Before retiring for the night, I try to describe to Duncan an experience I hold dear, but can’t very well express, “Either I don’t have the words,” I tell him, “or by putting words to it I’ll diminish the experience. I’m not sure which. It’s both.”David encourages me by saying what his late friend William Kitteridge said, that ‘secret’ and ‘sacred’ are basically synonymous. 

“I see her,” trying to explain the experience, “sometimes in dreams, and sometimes awake. I once even saw her in a house on fire. But most often she appears on the far banks of rivers, ankle deep holding a fistful of field daisies, smiling beneath chestnut eyes and long brown hair. It’s silly…” I admit. “She’s an image or an imagination, an apparition or an angel. Or maybe she’s only a memory. I just know that I love her, and when she’s there I drop my fly at her feet with the hope she’ll pick it up.”

“One of the heroines of Sun House might tell you,” David answers, “that words aimed at such an event are trying to catch a thunderhead in the gopher trap of American English. From your long, sometimes impossibly intense friendship with fire and water, Jimmy, you know as well as anyone that the greatest love de-selfs us, making of us itself…So the story-telling problem you face here is wonderful: there are mysteries far greater than words or stories can contain.”

An Afterward, of sorts.

Hours after saying goodnight, and unable to sleep, I’m lying awake beside our open bedroom window, as faint hints of smoke waft in from the untended fire that’s long since gone out. It’s the black of night, ink black. From my angle of repose even the starlight is unseen through the tree line and canopy and clouds, hidden. I can’t even see outlines or shadow. Outside the dark vacancy of the window I can’t see anything at all, but she’s there. I hear her whispers. They float on the back of warm ash in the breeze and sound just as quiet. Wordless and uncontained. Sharing a secret, saying the purpose of all that we do connects us, forever. 

Tomorrow, when I wake to a morning rain, I’ll go outside and press my palms against the damp, black coals of the firepit and feel a still warm earth smoldering underneath.  A mystery unextinguished, in a place where the light hides. 

And as raindrops run over the scorched earth and coals in small rivulets like veins, I’ll scoop two handfuls of ash and dirt, and cup the sun, and hold her hand—and carry this nothing.

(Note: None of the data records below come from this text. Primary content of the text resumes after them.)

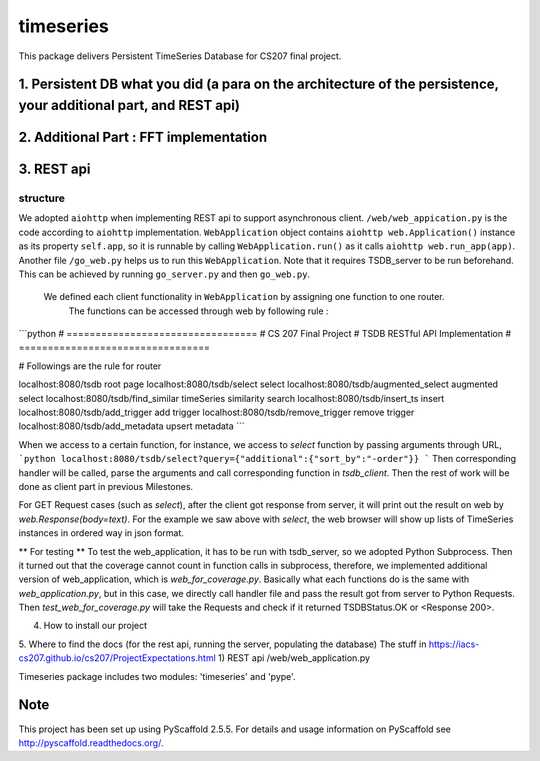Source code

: ==========
timeseries
==========

.. image:: https://travis-ci.org/cs207-project/TimeSeries.svg?branch=master
    :target: https://travis-ci.org/cs207-project/timeseries-package
.. image:: https://coveralls.io/repos/github/cs207-project/TimeSeries/badge.svg?branch=master 
	:target: https://coveralls.io/github/cs207-project/TimeSeries?branch=master


This package delivers Persistent TimeSeries Database for CS207 final project.





1. Persistent DB what you did (a para on the architecture of the persistence, your additional part, and REST api)
=================================================================================================================

2. Additional Part : FFT implementation
=======================================

3. REST api
===========
structure
---------
We adopted ``aiohttp`` when implementing REST api to support asynchronous client.
``/web/web_appication.py`` is the code according to ``aiohttp`` implementation.
``WebApplication`` object contains ``aiohttp web.Application()`` instance as its property ``self.app``,
so it is runnable by calling ``WebApplication.run()`` as it calls ``aiohttp web.run_app(app)``.
Another file ``/go_web.py`` helps us to run this ``WebApplication``. Note that it requires TSDB_server to be run beforehand.
This can be achieved by running ``go_server.py`` and then ``go_web.py``.

 We defined each client functionality in ``WebApplication`` by assigning one function to one router.
  The functions can be accessed through web by following rule :

```python
# =================================
# CS 207 Final Project
# TSDB RESTful API Implementation
# =================================

# Followings are the rule for router

localhost:8080/tsdb                     root page
localhost:8080/tsdb/select              select
localhost:8080/tsdb/augmented_select    augmented select
localhost:8080/tsdb/find_similar        timeSeries similarity search
localhost:8080/tsdb/insert_ts           insert
localhost:8080/tsdb/add_trigger         add trigger
localhost:8080/tsdb/remove_trigger      remove trigger
localhost:8080/tsdb/add_metadata        upsert metadata
```

When we access to a certain function, for instance, we access to `select` function by passing arguments through URL,
```python
localhost:8080/tsdb/select?query={"additional":{"sort_by":"-order"}}
```
Then corresponding handler will be called, parse the arguments
and call corresponding function in `tsdb_client`. Then the rest of work will be done as client part in previous Milestones.


For GET Request cases (such as `select`), after the client got response from server, it will print out the result on web
by `web.Response(body=text)`. For the example we saw above with `select`, the web browser will show up lists of TimeSeries instances in ordered way in json format.


** For testing **
To test the web_application, it has to be run with tsdb_server, so we adopted Python Subprocess.
Then it turned out that the coverage cannot count in function calls in subprocess,
therefore, we implemented additional version of web_application, which is `web_for_coverage.py`.
Basically what each functions do is the same with `web_application.py`,
but in this case, we directly call handler file and pass the result got from server to Python Requests.
Then `test_web_for_coverage.py` will take the Requests and check if it returned TSDBStatus.OK or \<Response 200\>.




4. How to install our project

5. Where to find the docs (for the rest api, running the server, populating the database)
The stuff in https://iacs-cs207.github.io/cs207/ProjectExpectations.html
1) REST api
/web/web_application.py


Timeseries package includes two modules: 'timeseries' and 'pype'.

Note
====

This project has been set up using PyScaffold 2.5.5. For details and usage
information on PyScaffold see http://pyscaffold.readthedocs.org/.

And later yet tomorrow, should a house of logs be built atop this same soil not a match will be needed for it to ignite and its house to shine again like an appearing sun.  

The End

The Slip

By Wendell Berry

The river takes the land, and leaves nothing.
Where the great slip gave way in the bank
and an acre disappeared, all human plans
dissolve. An awful clarification occurs
where a place was. Its memory breaks
from what is known now, begins to drift.
Where cattle grazed and trees stood, emptiness
widens the air for birdflight, wind, and rain.
As before the beginning, nothing is there.
Human wrong is in the cause, human
ruin in the effect–but no matter;
all will be lost, no matter the reason.
Nothing, having arrived, will stay.
The earth, even, is like a flower, so soon
passeth it away. And yet this nothing
is the seed of all–the clear eye
of Heaven, where all the worlds appear.
Where the imperfect has departed, the perfect
begins its struggle to return. The good gift
begins again its descent. The maker moves
in the unmade, stirring the water until
it clouds, dark beneath the surface,
stirring and darkening the soul until pain
perceives new possibility. There is nothing
to do but learn and wait, return to work
on what remains. Seed will sprout in the scar.
Though death is in the healing, it will heal.